MarkLogic & Hadoop
“The MarkLogic Connector for Hadoop allows us to do much more with data we extract using Hadoop. We can now run detailed, rich analytics of image fingerprints by putting the data into MarkLogic.
Real-time Your Hadoop
Seamlessly combine the power of MapReduce with MarkLogic’s real-time, interactive analysis and indexing on a single, unified platform.
- Get more power out of Hadoop. Hadoop and MarkLogic together can allow you to tackle problems that would be difficult or impossible to address by either technology alone.
- Save money by leveraging common infrastructure. Using MarkLogic and Hadoop Distributed File System (HDFS) enables common batch-processing infrastructure to be used across many different projects and applications.

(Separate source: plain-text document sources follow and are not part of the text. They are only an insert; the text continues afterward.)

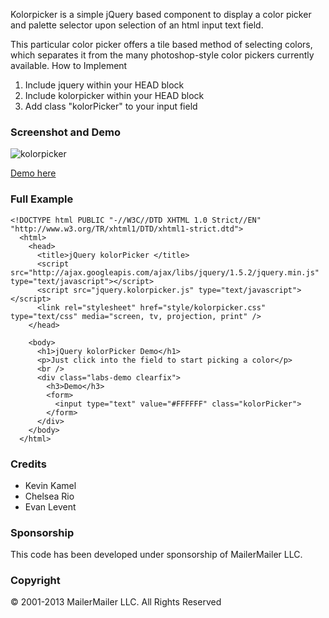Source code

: Kolorpicker is a simple jQuery based component to display a color picker and palette selector upon selection of an html input text field.

This particular color picker offers a tile based method of selecting colors, which separates it from the many photoshop-style color pickers currently available.
How to Implement

1. Include jquery within your HEAD block
2. Include kolorpicker within your HEAD block
3. Add class "kolorPicker" to your input field 

### Screenshot and Demo ###

![kolorpicker](http://kamelkev.github.io/images/labs/picker.jpg)

[Demo here](http://kamelkev.github.io/kolorpicker/)

### Full Example ###

    <!DOCTYPE html PUBLIC "-//W3C//DTD XHTML 1.0 Strict//EN" "http://www.w3.org/TR/xhtml1/DTD/xhtml1-strict.dtd">
      <html>
        <head>
          <title>jQuery kolorPicker </title>
          <script src="http://ajax.googleapis.com/ajax/libs/jquery/1.5.2/jquery.min.js" type="text/javascript"></script>
          <script src="jquery.kolorpicker.js" type="text/javascript"></script>
          <link rel="stylesheet" href="style/kolorpicker.css" type="text/css" media="screen, tv, projection, print" />
        </head>

        <body>
          <h1>jQuery kolorPicker Demo</h1>
          <p>Just click into the field to start picking a color</p>
          <br />
          <div class="labs-demo clearfix">
            <h3>Demo</h3>
            <form>
              <input type="text" value="#FFFFFF" class="kolorPicker">
            </form>
          </div>
        </body>
      </html>

### Credits ###

- Kevin Kamel
- Chelsea Rio
- Evan Levent 

### Sponsorship ###

This code has been developed under sponsorship of MailerMailer LLC.

### Copyright ###

© 2001-2013 MailerMailer LLC. All Rights Reserved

- Enterprise-class support for Hadoop. Our partnership with Intel provides a strong, supported platform for building secure, enterprise-class Big Data Applications with Apache Hadoop.
Hadoop as ETL
Raw data stored in HDFS can be refined and transformed by Hadoop MapReduce before being consumed by MarkLogic via the Connector for Hadoop. This allows you to leverage a single ETL infrastructure for all your data-driven applications.
MarkLogic Connector for Hadoop
The MarkLogic Connector for Hadoop is a powerful drop-in extension for Hadoop that provides efficient two-way communication between MarkLogic and the Hadoop distributed file system (HDFS), using standard MapReduce jobs. It simplifies parallel loading from HDFS to MarkLogic and provides the ability to leverage MarkLogic’s indexes for MapReduce processing. The Connector for Hadoop allows for efficient parallel reads and writes between a MapReduce job and a MarkLogic database. Reads can additionally use MarkLogic’s rich indexes and security model.
The Connector allows you to run Hadoop MapReduce jobs directly on data in a MarkLogic database. This lets Hadoop take MarkLogic data directly, refine or transform it, and push the results directly back into MarkLogic. For example:
- Financial data stored in MarkLogic is accessed by Hadoop.
- Hadoop then performs a variety of compliance calculations.
- The results of those calculations are automatically appended to the original records in MarkLogic.
Hadoop for Archival Storage
Organizations need ready access to operational data along with the ability to retain older information in less expensive archival storage, where it can be accessed as needed. Customers can keep their infrequently-accessed, non-operational data in HDFS/Hadoop, and load it into MarkLogic when it’s required.
MapReduce running in situ on data in MarkLogic can leverage MarkLogic’s granular security model to restrict analytic jobs to only the data they are entitled to—critical for many government and Enterprise applications.
Run MarkLogic Directly on Hadoop Distributed File System
MarkLogic is a real-time database for Hadoop that leverages HDFS for scalability, performance, and availability enabling a fluid mix of data between operational and analytic workloads. You can run the MarkLogic Enterprise NoSQL database on top of HDFS to provide ACID transactions, role-based security, full-text search, and the flexibility of a granular document data model for real-time applications all within your existing Hadoop infrastructure. Learn more about MarkLogic on HDFS.
With Hadoop and MarkLogic together, you can segregate and move your data among different storage and computation environments.
- Financial services and government agencies often have data retention and legal reporting requirements. Hadoop and MarkLogic are a powerful solution for storing, accessing, reporting-on, and analyzing massive amounts of information.
- Hadoop running with the Connector can take advantage of MarkLogic’s sophisticated security model for sensitive data.
- Using Hadoop and MarkLogic together enables businesses to run more efficiently by letting them optimize trade offs among cost, performance, availability, and flexibility.